I'm trying solve a somewhat complicated system of PDEs using the Fourier transform. For the sake of completeness, the system is
\begin{align} \frac{\partial T}{\partial t}-K_x\frac{\partial^2 T}{\partial x^2}-K_z\frac{\partial^2 T}{\partial z^2} &= 0 \\ (1-2\nu) \left(\frac{\partial^2 u_x}{\partial x^2}+\frac{\partial^2 u_x}{\partial z^2} \right)+\frac{\partial^2 u_x}{\partial x^2}+\frac{\partial^2 u_z}{\partial x\partial z} &= 2(1+\nu)\alpha\frac{\partial T}{\partial x} \\ (1-2\nu) \left(\frac{\partial^2 u_z}{\partial x^2}+\frac{\partial^2 u_z}{\partial z^2} \right)+\frac{\partial^2 u_x}{\partial x\partial z}+\frac{\partial^2 u_z}{\partial z^2} &= 2(1+\nu)\alpha\frac{\partial T}{\partial z} \end{align}
where $u_{j} = u_{j}(t, x, z)$, and $T = T(t, x, z)$. The boundary conditions are
$$\lim_{z \to \infty} T(t, x, z) = 0, \qquad \frac{\partial T(t, x, 0)}{\partial z} = \frac{Q_0 \cos(q_0x)\delta(t)}{k_{z}}$$
while those for $u_x$ and $u_z$ are not relevant for this question.
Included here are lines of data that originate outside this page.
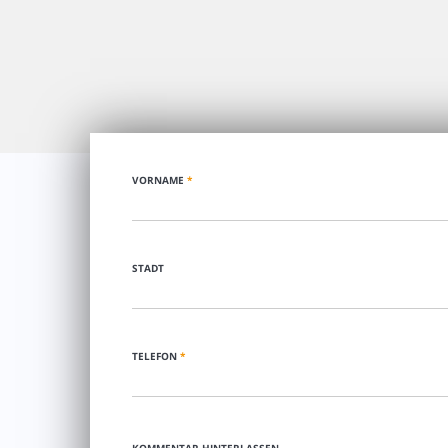
VORNAME
*
STADT
TELEFON
*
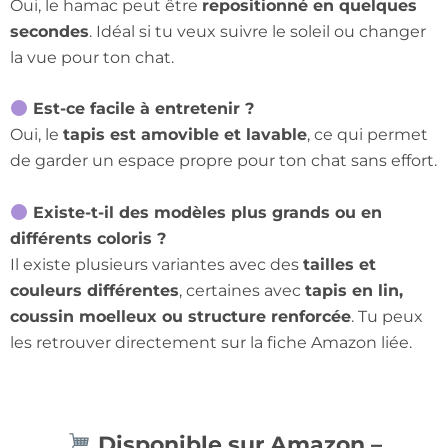
Oui, le hamac peut être
repositionné en quelques
secondes
. Idéal si tu veux suivre le soleil ou changer
la vue pour ton chat.
Est-ce facile à entretenir ?
Oui, le
tapis est amovible et lavable
, ce qui permet
de garder un espace propre pour ton chat sans effort.
Existe-t-il des modèles plus grands ou en
différents coloris ?
Il existe plusieurs variantes avec des
tailles et
couleurs différentes
, certaines avec
tapis en lin,
coussin moelleux ou structure renforcée
. Tu peux
les retrouver directement sur la fiche Amazon liée.
Disponible sur Amazon –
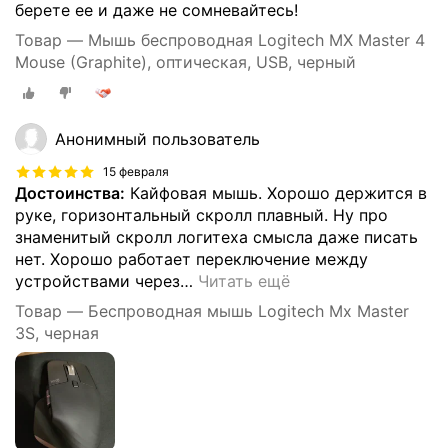
берете ее и даже не сомневайтесь!
Товар — Мышь беспроводная Logitech MX Master 4
Mouse (Graphite), оптическая, USB, черный
Анонимный пользователь
15 февраля
Достоинства:
Кайфовая мышь. Хорошо держится в
руке, горизонтальный скролл плавный. Ну про
знаменитый скролл логитеха смысла даже писать
нет. Хорошо работает переключение между
устройствами через
…
Читать ещё
Товар — Беспроводная мышь Logitech Mx Master
3S, черная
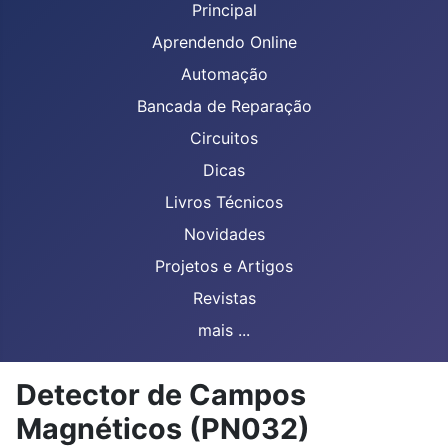
Principal
Aprendendo Online
Automação
Bancada de Reparação
Circuitos
Dicas
Livros Técnicos
Novidades
Projetos e Artigos
Revistas
mais ...
Detector de Campos
Magnéticos (PN032)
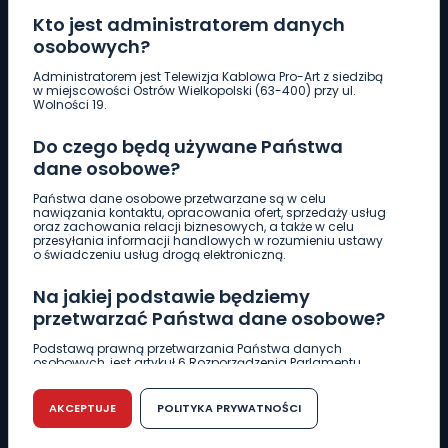
Kto jest administratorem danych
osobowych?
Pobierz logotyp
Administratorem jest Telewizja Kablowa Pro-Art z siedzibą
w miejscowości Ostrów Wielkopolski (63-400) przy ul.
Wolności 19.
LINIA INTERWENCYJNA
Do czego będą używane Państwa
661 997 997
dane osobowe?
Państwa dane osobowe przetwarzane są w celu
REDAKCJA
nawiązania kontaktu, opracowania ofert, sprzedaży usług
oraz zachowania relacji biznesowych, a także w celu
62 735 22 22
redakcja@wlkp24.info
przesyłania informacji handlowych w rozumieniu ustawy
o świadczeniu usług drogą elektroniczną.
DZIAŁ REKLAMY
Na jakiej podstawie będziemy
62 735 01 85
reklama@wlkp24.info
przetwarzać Państwa dane osobowe?
Podstawą prawną przetwarzania Państwa danych
osobowych, jest artykuł 6 Rozporządzenia Parlamentu
WIADOMOŚCI
Europejskiego i Rady (UE) 2016/679 z dnia 27 kwietnia 2016
r. w sprawie ochrony osób fizycznych w związku z
przetwarzaniem danych osobowych w sprawie
AKCEPTUJE
POLITYKA PRYWATNOŚCI
swobodnego przepływu takich danych oraz uchylenia
CIEKAWOSTKI
dyrektywy 95/46/WE (RODO).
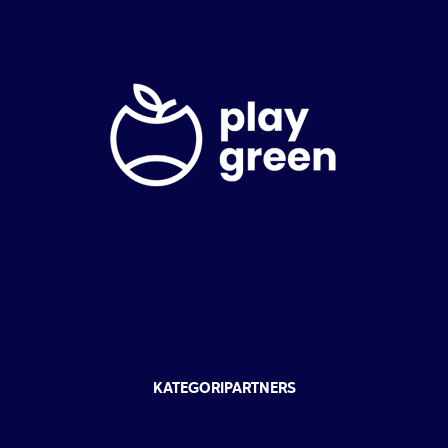
KATEGORIPARTNERS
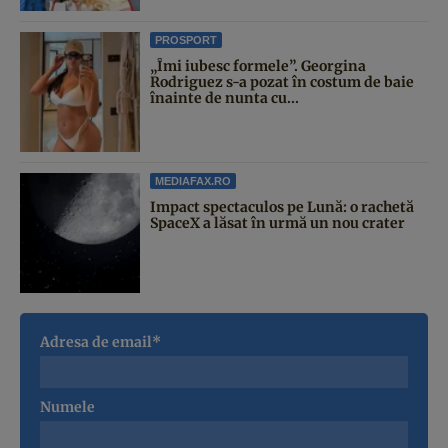
PROSPORT
„Îmi iubesc formele”. Georgina
Rodriguez s-a pozat în costum de baie
înainte de nunta cu...
MEDIAFAX.RO
Impact spectaculos pe Lună: o rachetă
SpaceX a lăsat în urmă un nou crater
Adresa de email*
Numele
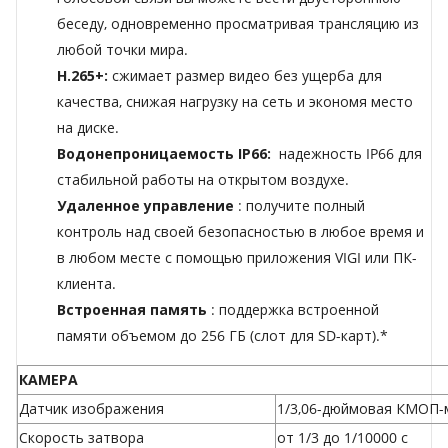
беседу, одновременно просматривая трансляцию из
любой точки мира.
H.265+:
сжимает размер видео без ущерба для
качества, снижая нагрузку на сеть и экономя место
на диске.
Водонепроницаемость IP66:
надежность IP66 для
стабильной работы на открытом воздухе.
Удаленное управление
: получите полный
контроль над своей безопасностью в любое время и
в любом месте с помощью приложения VIGI или ПК-
клиента.
Встроенная память
: поддержка встроенной
памяти объемом до 256 ГБ (слот для SD-карт).*
КАМЕРА
Датчик изображения
1/3,06-дюймовая КМОП-м
Скорость затвора
от 1/3 до 1/10000 с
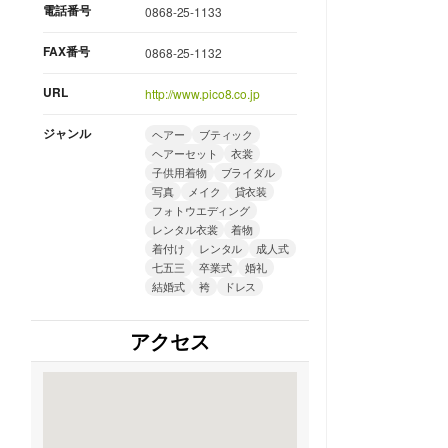
電話番号
0868-25-1133
FAX番号
0868-25-1132
URL
http://www.pico8.co.jp
ジャンル
ヘアー
ブティック
ヘアーセット
衣裳
子供用着物
ブライダル
写真
メイク
貸衣装
フォトウエディング
レンタル衣裳
着物
着付け
レンタル
成人式
七五三
卒業式
婚礼
結婚式
袴
ドレス
アクセス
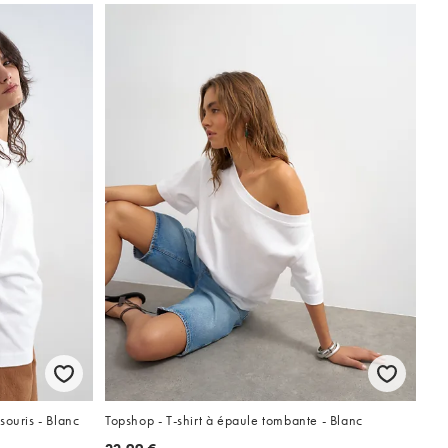
souris - Blanc
Topshop - T-shirt à épaule tombante - Blanc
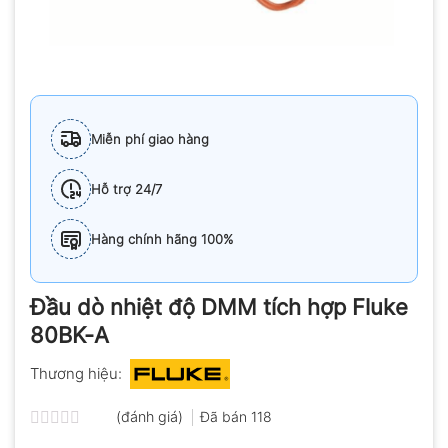
Miễn phí giao hàng
Hỗ trợ 24/7
Hàng chính hãng 100%
Đầu dò nhiệt độ DMM tích hợp Fluke
80BK-A
Thương hiệu:
(đánh giá)
Đã bán
118
Được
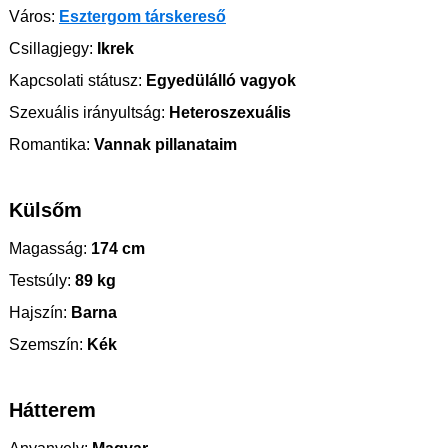
Város:
Esztergom társkereső
Csillagjegy:
Ikrek
Kapcsolati státusz:
Egyedülálló vagyok
Szexuális irányultság:
Heteroszexuális
Romantika:
Vannak pillanataim
Külsőm
Magasság:
174 cm
Testsúly:
89 kg
Hajszín:
Barna
Szemszín:
Kék
Hátterem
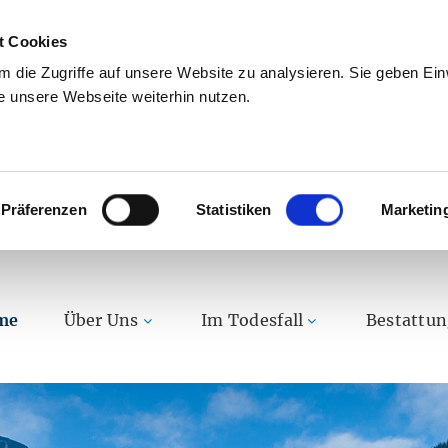
t Cookies
 die Zugriffe auf unsere Website zu analysieren. Sie geben Einw
 unsere Webseite weiterhin nutzen.
Präferenzen
Statistiken
Marketin
me
Über Uns
Im Todesfall
Bestattu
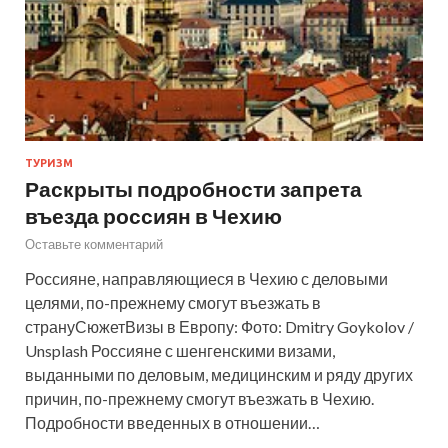
ТУРИЗМ
Раскрыты подробности запрета
въезда россиян в Чехию
Оставьте комментарий
Россияне, направляющиеся в Чехию с деловыми
целями, по-прежнему смогут въезжать в
странуСюжетВизы в Европу: Фото: Dmitry Goykolov /
Unsplash Россияне с шенгенскими визами,
выданными по деловым, медицинским и ряду других
причин, по-прежнему смогут въезжать в Чехию.
Подробности введенных в отношении…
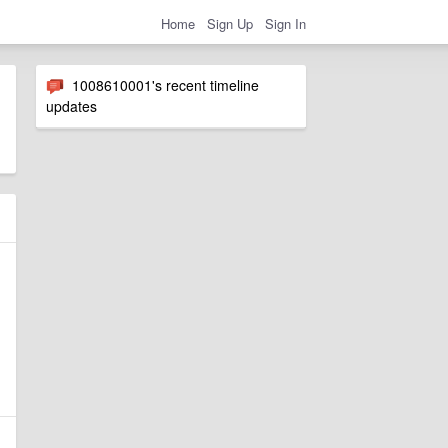
Home
Sign Up
Sign In
1008610001's recent timeline
updates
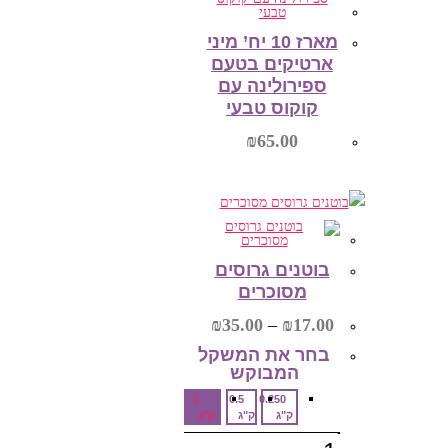
בעמוד
המוצר
מארז 10 יח’ מיני
ארטיקים בטעם
ספירולינה עם
קוקוס טבעי
₪
65.00
הוספה לסל
בוטנים גרוסים
מסוכרים
טווח
₪
35.00
–
₪
17.00
מחירים:
בחר את המשקל
המבוקש‎
עד
1
0.5
0.250
ק"ג
ק"ג
ק"ג
כמות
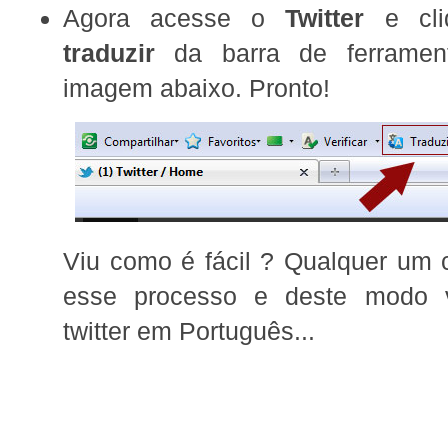
Agora acesse o
Twitter
e cl
traduzir
da barra de ferramen
imagem abaixo. Pronto!
Viu como é fácil ? Qualquer um 
esse processo e deste modo 
twitter em Português...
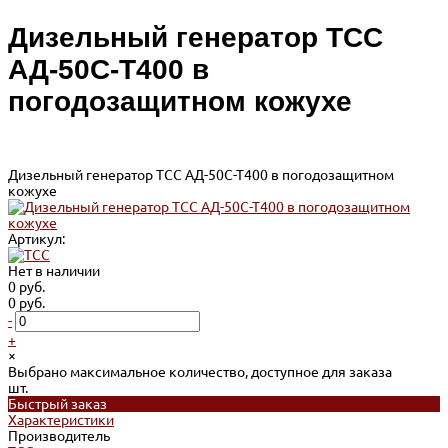
Дизельный генератор ТСС
АД-50С-Т400 в
погодозащитном кожухе
Дизельный генератор ТСС АД-50С-Т400 в погодозащитном
кожухе
Артикул:
Нет в наличии
0 руб.
0 руб.
-
+
×
Выбрано максимальное количество, доступное для заказа
шт.
Быстрый заказ
Характеристики
Производитель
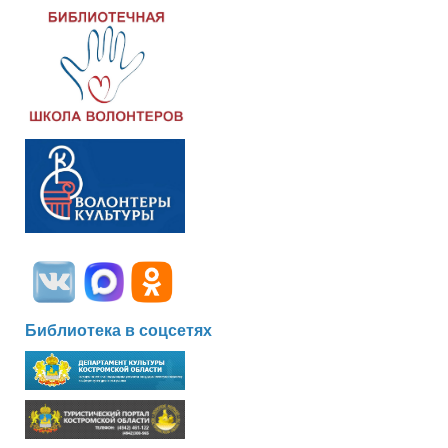
Библиотека в соцсетях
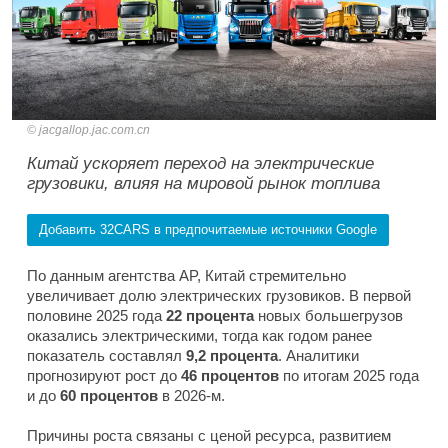
jacgallop.jac.com.cn
Китай ускоряет переход на электрические
грузовики, влияя на мировой рынок топлива
Добавить 32CARS в предпочитаемые источники Google
По данным агентства AP, Китай стремительно
увеличивает долю электрических грузовиков. В первой
половине 2025 года
22 процента
новых большегрузов
оказались электрическими, тогда как годом ранее
показатель составлял
9,2 процента
. Аналитики
прогнозируют рост до
46 процентов
по итогам 2025 года
и до
60 процентов
в 2026-м.
Причины роста связаны с ценой ресурса, развитием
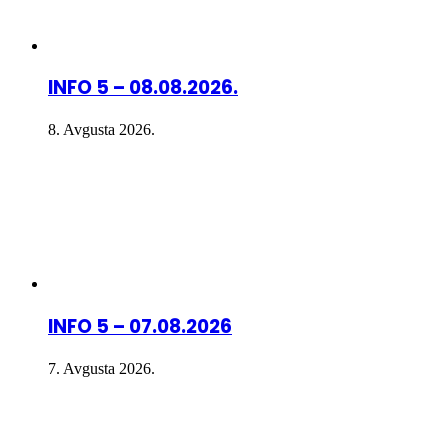
INFO 5 – 08.08.2026.
8. Avgusta 2026.
INFO 5 – 07.08.2026
7. Avgusta 2026.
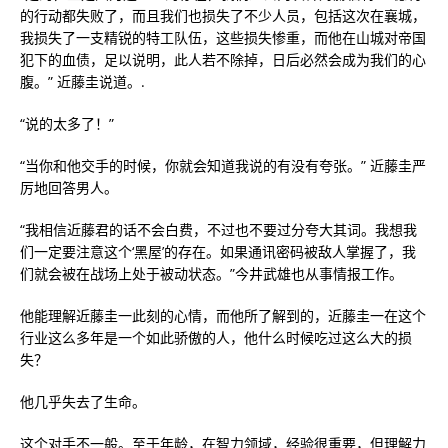
的行动都失败了，而且我们也损失了不少人员，包括这次在襄城，
我损失了一支精锐的特工队伍，这些损失惨重，而他在山城对帝国
犯下的血债，足以说明，此人若不除掉，日后必然会成为我们的心
腹。” 近藤圭说道。.
“说的太多了！”
“当你和他交手的时候，你就会知道我说的有没有夸张。” 近藤圭严
厉地回答男人。
“我相信近藤君的话不会白费，不过也不要过分夸大其词。我想我
们一定要注意这个‘黑屋’的存在。如果通讯密码被敌人掌握了，我
们就会被在战场上处于被动状态。”今井武雄也从事情报工作。
他能理解近藤圭一此刻的心情，而他所了解到的，近藤圭一在这个
行业这么多年是一个如此骄傲的人，他什么时候吃过这么大的损
失？
他几乎失去了生命。
这个对手不一般。至于年龄，在智力领域，经验很重要，但理解力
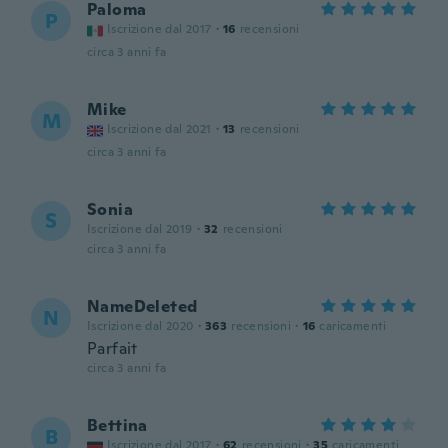
Paloma
P
Iscrizione dal 2017
·
16
recensioni
circa 3 anni fa
Mike
M
Iscrizione dal 2021
·
13
recensioni
circa 3 anni fa
Sonia
S
Iscrizione dal 2019
·
32
recensioni
circa 3 anni fa
NameDeleted
N
Iscrizione dal 2020
·
363
recensioni
·
16
caricamenti
Parfait
circa 3 anni fa
Bettina
B
Iscrizione dal 2017
·
62
recensioni
·
35
caricamenti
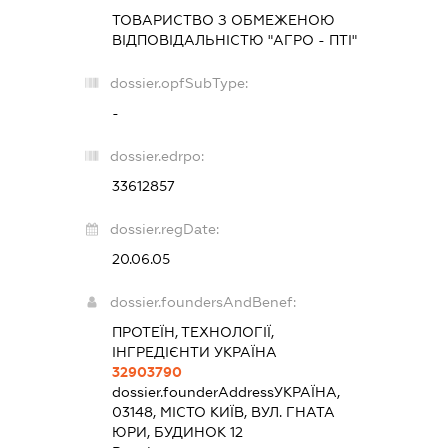
ТОВАРИСТВО З ОБМЕЖЕНОЮ
ВІДПОВІДАЛЬНІСТЮ "АГРО - ПТІ"
dossier.opfSubType:
-
dossier.edrpo:
33612857
dossier.regDate:
20.06.05
dossier.foundersAndBenef:
ПРОТЕЇН, ТЕХНОЛОГІЇ,
ІНГРЕДІЄНТИ УКРАЇНА
32903790
dossier.founderAddress
УКРАЇНА,
03148, МІСТО КИЇВ, ВУЛ. ГНАТА
ЮРИ, БУДИНОК 12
Transforming to Fourier space ($x\rightarrow q$) and ($t\rightarrow \omega$) is pretty straightforward, and so is finding the solutions in Fourier space. I'm particularly interested in $u_z(t, x, 0)$, which in Fourier space is
$$\hat{u}_z(\omega,q,0)=\frac{A\eta(q)}{\beta(\beta+q)}$$
where $\eta(q)$ is a Fourier transform of $\cos(q_{0} x)$, which comes from the boundary condition for $T$. I packed the constants in $A$ and defined $\beta=\sqrt{\frac{q^{2} K_x + i \omega}{K_z}}$. Now I have to do inverse Fourier transforms ($q\rightarrow x$) and ($\omega\rightarrow t$). First, I do the inverse Fourier in time domain. I solve the integral using a Feynman trick, it's a bit lengthy so I won't go into detail, but the result is
$$\hat{u}_z(t,q,0)=B\eta(q)e^{-(K_x-K_z) q^{2} t} \text{erfc}(q\sqrt{K_zt})$$
Now, I can think of 3 approaches that in my mind should all lead to the same result.
$\eta(q)=\frac{1}{2}(\delta(q-q_0)+\delta(q+q_0))$, which after the inverse Fourier in $x$ gives $$u_z(t,x,z=0)=Ce^{-q_0^2(K_x-K_z)t}(\cos(q_0x)-i\sin(q_0x)\text{erf}(q_0\sqrt{K_zt}))$$
Let's replace $\cos(q_0x)$ in the boundary condition with $e^{iq_0x}$. In the end we will take a real part of the complex result. Then, $\eta(q)=\delta(q-q_0)$, which after taking only a real part leads to solution $$u_z(t,x,z=0)=Ce^{-(K_x-K_z)q_{0}^{2}t} \cos(q_0x) \text{erfc}(q_0\sqrt{K_zt})$$
Let's replace $\cos(q_0x)$ in the boundary condition with $e^{-iq_0x}$. In the end we will take a real part of the complex result. Then, $\eta(q)=\delta(q+q_0)$, which after taking only a real part leads to solution $$u_z(t,x,z=0)=-Ce^{-(K_x-K_z)q_{0}^{2} t}\cos(q_0x)(1+\text{erf}(q_0\sqrt{K_zt}))$$
So my question is, why does each of these approaches lead to a different solution and where exactly did I go wrong in the two that are incorrect. In the paper I'm studying, the authors don't explain the entire derivation, but the end result they state is the one from approach 2). It also does satisfy the initial equations.
Edit: Since there has been no answers or comments so far, I decided to share some of my findings. All three approaches lead to a solution that satisfies the initial system of PDEs. However, only approach 2 leads to a solution that also satisfies both boundary conditions. Approaches 1 and 3 do not satisfy $\lim\limits_{z \to \infty} u(t, x, z) = 0$, which was enforced early on by removing certain terms from the general solution. So somehow the approaches 1 and 3 reintroduced the terms that don't vanish at $z\rightarrow\infty$ and I would like to learn why that is so.